• _Prompt_:
Throughout the records below, find each line holding "right" and copy it.

• _Exercise input_:
○ ○ ○ ○
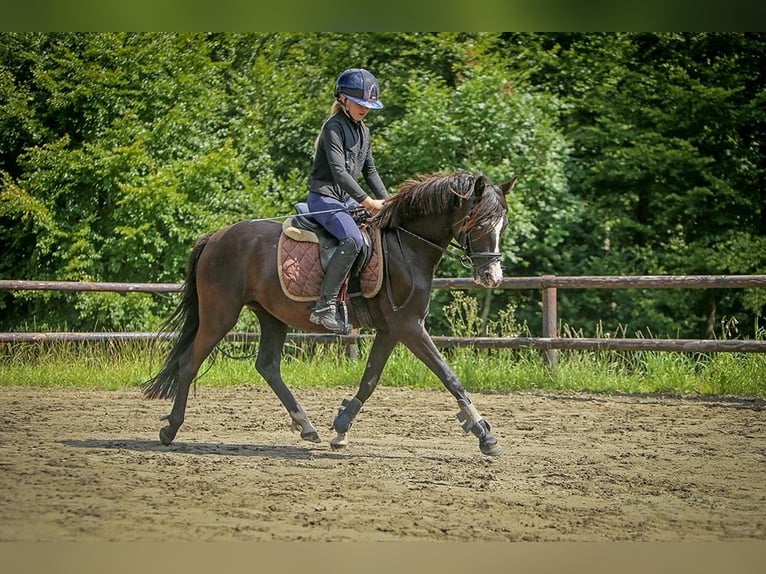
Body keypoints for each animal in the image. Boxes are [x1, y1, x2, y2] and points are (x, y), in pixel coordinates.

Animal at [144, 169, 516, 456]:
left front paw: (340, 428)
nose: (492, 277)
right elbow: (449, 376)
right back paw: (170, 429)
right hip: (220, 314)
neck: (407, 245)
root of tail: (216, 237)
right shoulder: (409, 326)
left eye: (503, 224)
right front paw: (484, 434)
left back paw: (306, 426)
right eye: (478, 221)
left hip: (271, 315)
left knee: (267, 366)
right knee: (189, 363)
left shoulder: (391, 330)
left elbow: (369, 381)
○ ○ ○ ○
• _Solution for this exercise_:
right elbow: (449, 376)
right back paw: (170, 429)
right hip: (220, 314)
right shoulder: (409, 326)
right front paw: (484, 434)
right eye: (478, 221)
right knee: (189, 363)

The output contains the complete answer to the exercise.